UP ON the Golan, Laskart was also keeping his app on his phone handy.
“The siren is not as reliable as the app,” he says. On May 10, when the alerts sounded just after midnight, his wife picked up their baby and Laskart grabbed his three sons and took them to the protected room. After 10 minutes, he went out to meet his response team.
What he describes is an hour and a half of Israel striking back. None of the rockets fired from Syria made it into the Golan, they were either intercepted or fell short. But Israel’s response was firm and clear. The IDF says that it struck at Iranian intelligence sites, logistics headquarters, military compounds, munitions storage, intelligence systems maintained by the Quds Force and observation and military posts.
Syrian rebels said that they watched from across the Golan as tank and artillery fire targeted regime positions on Tel Ahmar, a strategic hill near Khader. Some of the rebels also reported seeing flashes and explosions beyond Mount Dov in Lebanon where Hezbollah has positions. By 1:45 a.m. it was all over and residents of the Golan were told they could come out of their shelters. They should stay in close proximity, the radio said, in case of the next round – but there was no next round that night.

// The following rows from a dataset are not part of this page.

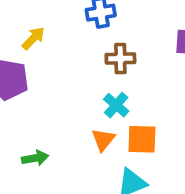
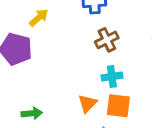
brown cross: (120, 59) -> (107, 40), turned -30
cyan cross: (116, 105) -> (112, 77), moved, turned 36

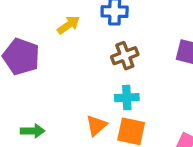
yellow arrow: (39, 18) -> (69, 25), moved

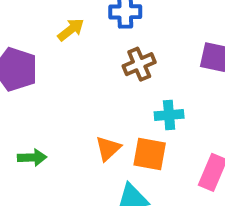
cyan cross: (127, 98) -> (169, 115), moved

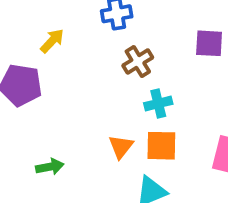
yellow arrow: (71, 30) -> (52, 41), moved
cyan cross: (169, 115) -> (158, 104), moved

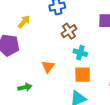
cyan cross: (158, 104) -> (80, 53), turned 32
orange triangle: (121, 147) -> (48, 67), moved

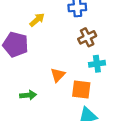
cyan cross: (80, 53) -> (97, 64), turned -32
orange square: (83, 75) -> (81, 90), moved

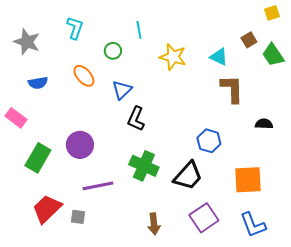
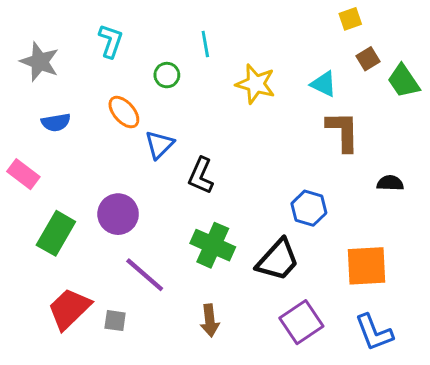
yellow square: (272, 13) -> (350, 19), moved
blue triangle: (122, 90) -> (159, 145), moved
purple line: (98, 186) -> (145, 275), turned 52
brown arrow: (154, 224) -> (210, 321), moved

At the Laskarts on Friday, Thierry was busy making steaks that his wife had purchased in the nearby Druse village. The large slabs of meat relaxed in salt and freshly ground pepper. Mashed potatoes were in the oven and Thierry put together a delectable dressing for a salad. Ukrianian brandy filled our cups. It was hard to imagine that the Iranians who had threatened the area for so long were now reconsidering their plans with years of infrastructure and investment in ruins.
“What is interesting and impressive is that [Prime Minister Benjamin] Netanyahu was in Moscow on Wednesday before the May 10 events,” says Laskart. “He got a green light, basically. He has been there around eight times, more than he was in Washington. So I would say it’s not clear exactly the deal between [Russian President Vladimir] Putin and Netanyahu, but it is impressive. The Russians may be unhappy with the Iranian presence as well,” he theorizes.
In the morning, Majdal Shams was just waking up. Down by the border security fence, an IDF patrol in a Humvee had parked their vehicle in the lee of a large rock. The soldiers were keeping watch. Druse were going about getting ready for the day. The Golan is filled with apple and cherry orchards and men and women were setting up tables to sell the latest goodies, including pita and olive oil, on the road.
Outside the town one can see some of the old bunkers from the 1967 to 1973 period, and beyond them, old Syrian army bases dot the Golan. On the way to Kiryat Shmona in the valley below is Nimrod castle, an impressive and beautiful fort built in the 13th century, crowning a promontory. It is a reminder that the conflict with Iran today forms part of a long history for the region.
Down by Mount Dov near the Lebanese border, with Hezbollah in Lebanon just beyond in the hill, rain had started to drizzle on Saturday, May 11. Some wild boar were grazing. One by one, a whole family of them came up to the security fence that surrounded Mount Dov. They peered out and then walked away. They sensed a kind of threat and went back into the high grass.
Today Iran’s personnel in Syria have gone back into the high grass – but they will be back.